— Page-level text extractions —
----
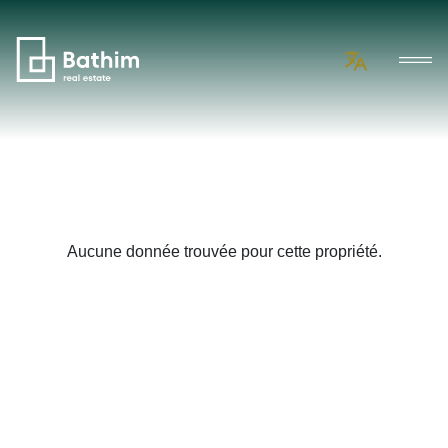
Aucune donnée trouvée pour cette propriété.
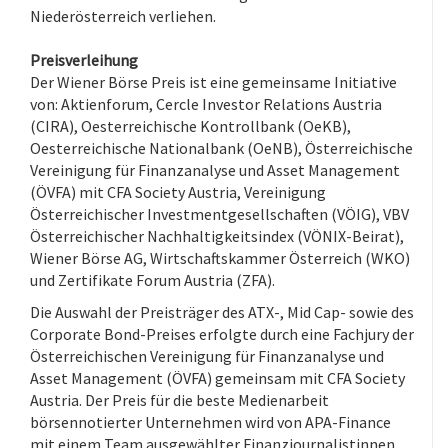
Niederösterreich verliehen.
Preisverleihung
Der Wiener Börse Preis ist eine gemeinsame Initiative
von: Aktienforum, Cercle Investor Relations Austria
(CIRA), Oesterreichische Kontrollbank (OeKB),
Oesterreichische Nationalbank (OeNB), Österreichische
Vereinigung für Finanzanalyse und Asset Management
(ÖVFA) mit CFA Society Austria, Vereinigung
Österreichischer Investmentgesellschaften (VÖIG), VBV
Österreichischer Nachhaltigkeitsindex (VÖNIX-Beirat),
Wiener Börse AG, Wirtschaftskammer Österreich (WKO)
und Zertifikate Forum Austria (ZFA).
Die Auswahl der Preisträger des ATX-, Mid Cap- sowie des
Corporate Bond-Preises erfolgte durch eine Fachjury der
Österreichischen Vereinigung für Finanzanalyse und
Asset Management (ÖVFA) gemeinsam mit CFA Society
Austria. Der Preis für die beste Medienarbeit
börsennotierter Unternehmen wird von APA-Finance
mit einem Team ausgewählter Finanzjournalistinnen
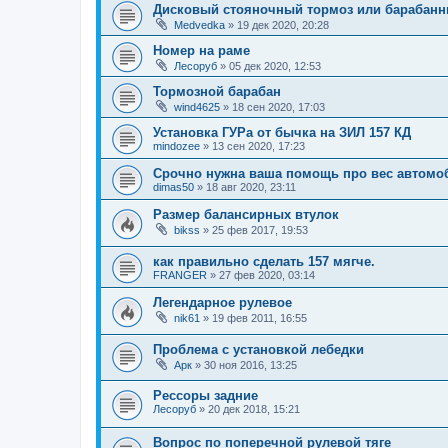
Дисковый стояночный тормоз или барабан
Medvedka
»
19 дек 2020, 20:28
Номер на раме
Лесоруб
»
05 дек 2020, 12:53
Тормозной барабан
wind4625
»
18 сен 2020, 17:03
Установка ГУРа от бычка на ЗИЛ 157 КД
mindozee
»
13 сен 2020, 17:23
Срочно нужна ваша помощь про вес автомоб
dimas50
»
18 авг 2020, 23:11
Размер балансирных втулок
bikss
»
25 фев 2017, 19:53
как правильно сделать 157 мягче.
FRANGER
»
27 фев 2020, 03:14
Легендарное рулевое
nik61
»
19 фев 2011, 16:55
Проблема с установкой лебедки
Арк
»
30 ноя 2016, 13:25
Рессоры задние
Лесоруб
»
20 дек 2018, 15:21
Вопрос по поперечной рулевой тяге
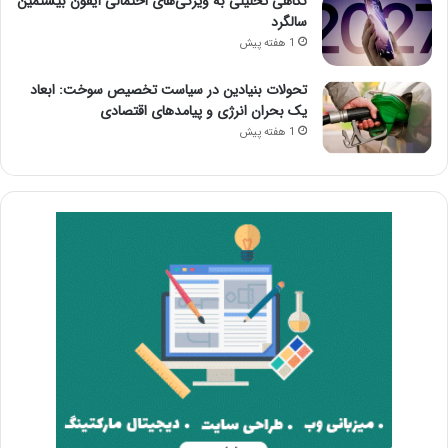
نگاهی تحلیلی به ویژگی‌های احتمالی آیفون بیستمین
سالگرد
1 هفته پیش
تحولات بنیادین در سیاست تخصیص سوخت: ابعاد
یک بحران انرژی و پیامدهای اقتصادی
1 هفته پیش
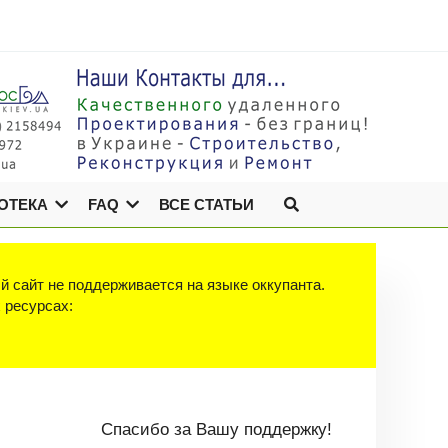
ОТЕКА
FAQ
ВСЕ СТАТЬИ
й сайт не поддерживается на языке оккупанта.
х ресурсах:
Спасибо за Вашу поддержку!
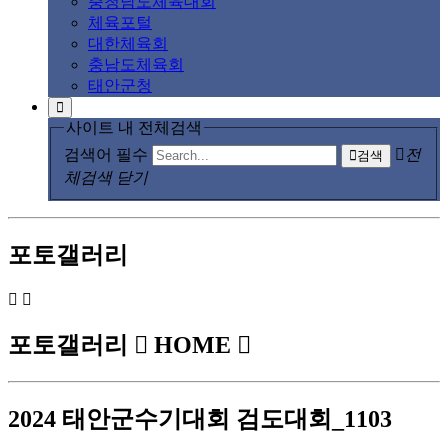
충청남도체육대회
체육포털
대한체육회
충남도체육회
태안군청
사이트 내 전체검색
검색어 필수
전
검색
체검색 닫기
포토갤러리
포토갤러리
HOME
2024 태안군수기대회 검도대회_1103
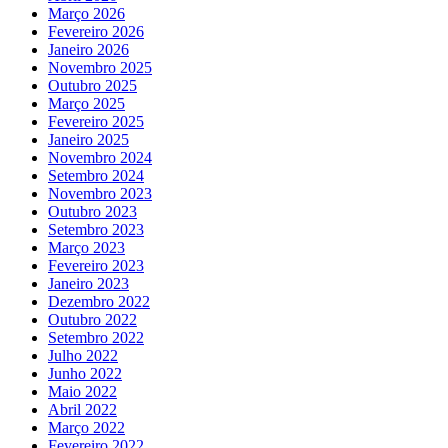
Março 2026
Fevereiro 2026
Janeiro 2026
Novembro 2025
Outubro 2025
Março 2025
Fevereiro 2025
Janeiro 2025
Novembro 2024
Setembro 2024
Novembro 2023
Outubro 2023
Setembro 2023
Março 2023
Fevereiro 2023
Janeiro 2023
Dezembro 2022
Outubro 2022
Setembro 2022
Julho 2022
Junho 2022
Maio 2022
Abril 2022
Março 2022
Fevereiro 2022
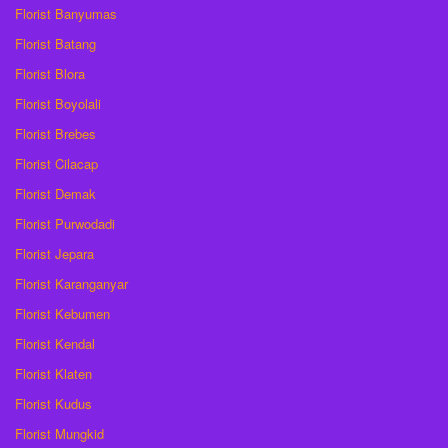
Florist Banyumas
Florist Batang
Florist Blora
Florist Boyolali
Florist Brebes
Florist Cilacap
Florist Demak
Florist Purwodadi
Florist Jepara
Florist Karanganyar
Florist Kebumen
Florist Kendal
Florist Klaten
Florist Kudus
Florist Mungkid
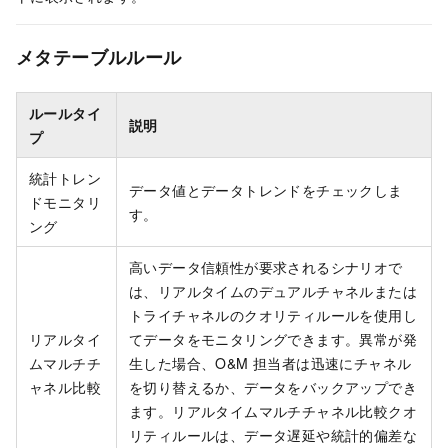
メタテーブルルール
ルールタイ
説明
プ
統計トレン
データ値とデータトレンドをチェックしま
ドモニタリ
す。
ング
高いデータ信頼性が要求されるシナリオで
は、リアルタイムのデュアルチャネルまたは
トライチャネルのクオリティルールを使用し
リアルタイ
てデータをモニタリングできます。異常が発
ムマルチチ
生した場合、O&M 担当者は迅速にチャネル
ャネル比較
を切り替えるか、データをバックアップでき
ます。リアルタイムマルチチャネル比較クオ
リティルールは、データ遅延や統計的偏差な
----
Retype each line above exactly and leave out any picture.

— THE ANSWER —
Aucune donnée trouvée pour cette propriété.
Niederösterreich verliehen.
Preisverleihung
Der Wiener Börse Preis ist eine gemeinsame Initiative
von: Aktienforum, Cercle Investor Relations Austria
(CIRA), Oesterreichische Kontrollbank (OeKB),
Oesterreichische Nationalbank (OeNB), Österreichische
Vereinigung für Finanzanalyse und Asset Management
(ÖVFA) mit CFA Society Austria, Vereinigung
Österreichischer Investmentgesellschaften (VÖIG), VBV
Österreichischer Nachhaltigkeitsindex (VÖNIX-Beirat),
Wiener Börse AG, Wirtschaftskammer Österreich (WKO)
und Zertifikate Forum Austria (ZFA).
Die Auswahl der Preisträger des ATX-, Mid Cap- sowie des
Corporate Bond-Preises erfolgte durch eine Fachjury der
Österreichischen Vereinigung für Finanzanalyse und
Asset Management (ÖVFA) gemeinsam mit CFA Society
Austria. Der Preis für die beste Medienarbeit
börsennotierter Unternehmen wird von APA-Finance
mit einem Team ausgewählter Finanzjournalistinnen
Дисковый стояночный тормоз или барабан
Medvedka
»
19 дек 2020, 20:28
Номер на раме
Лесоруб
»
05 дек 2020, 12:53
Тормозной барабан
wind4625
»
18 сен 2020, 17:03
Установка ГУРа от бычка на ЗИЛ 157 КД
mindozee
»
13 сен 2020, 17:23
Срочно нужна ваша помощь про вес автомоб
dimas50
»
18 авг 2020, 23:11
Размер балансирных втулок
bikss
»
25 фев 2017, 19:53
как правильно сделать 157 мягче.
FRANGER
»
27 фев 2020, 03:14
Легендарное рулевое
nik61
»
19 фев 2011, 16:55
Проблема с установкой лебедки
Арк
»
30 ноя 2016, 13:25
Рессоры задние
Лесоруб
»
20 дек 2018, 15:21
Вопрос по поперечной рулевой тяге
نگاهی تحلیلی به ویژگی‌های احتمالی آیفون بیستمین
سالگرد
1 هفته پیش
تحولات بنیادین در سیاست تخصیص سوخت: ابعاد
یک بحران انرژی و پیامدهای اقتصادی
1 هفته پیش
ОТЕКА
FAQ
ВСЕ СТАТЬИ
й сайт не поддерживается на языке оккупанта.
х ресурсах:
Спасибо за Вашу поддержку!
충청남도체육대회
체육포털
대한체육회
충남도체육회
태안군청
사이트 내 전체검색
검색어 필수
전
검색
체검색 닫기
포토갤러리
포토갤러리
HOME
2024 태안군수기대회 검도대회_1103
Março 2026
Fevereiro 2026
Janeiro 2026
Novembro 2025
Outubro 2025
Março 2025
Fevereiro 2025
Janeiro 2025
Novembro 2024
Setembro 2024
Novembro 2023
Outubro 2023
Setembro 2023
Março 2023
Fevereiro 2023
Janeiro 2023
Dezembro 2022
Outubro 2022
Setembro 2022
Julho 2022
Junho 2022
Maio 2022
Abril 2022
Março 2022
Fevereiro 2022
Florist Banyumas
Florist Batang
Florist Blora
Florist Boyolali
Florist Brebes
Florist Cilacap
Florist Demak
Florist Purwodadi
Florist Jepara
Florist Karanganyar
Florist Kebumen
Florist Kendal
Florist Klaten
Florist Kudus
Florist Mungkid
メタテーブルルール
ルールタイ
説明
プ
統計トレン
データ値とデータトレンドをチェックしま
ドモニタリ
す。
ング
高いデータ信頼性が要求されるシナリオで
は、リアルタイムのデュアルチャネルまたは
トライチャネルのクオリティルールを使用し
リアルタイ
てデータをモニタリングできます。異常が発
ムマルチチ
生した場合、O&M 担当者は迅速にチャネル
ャネル比較
を切り替えるか、データをバックアップでき
ます。リアルタイムマルチチャネル比較クオ
リティルールは、データ遅延や統計的偏差な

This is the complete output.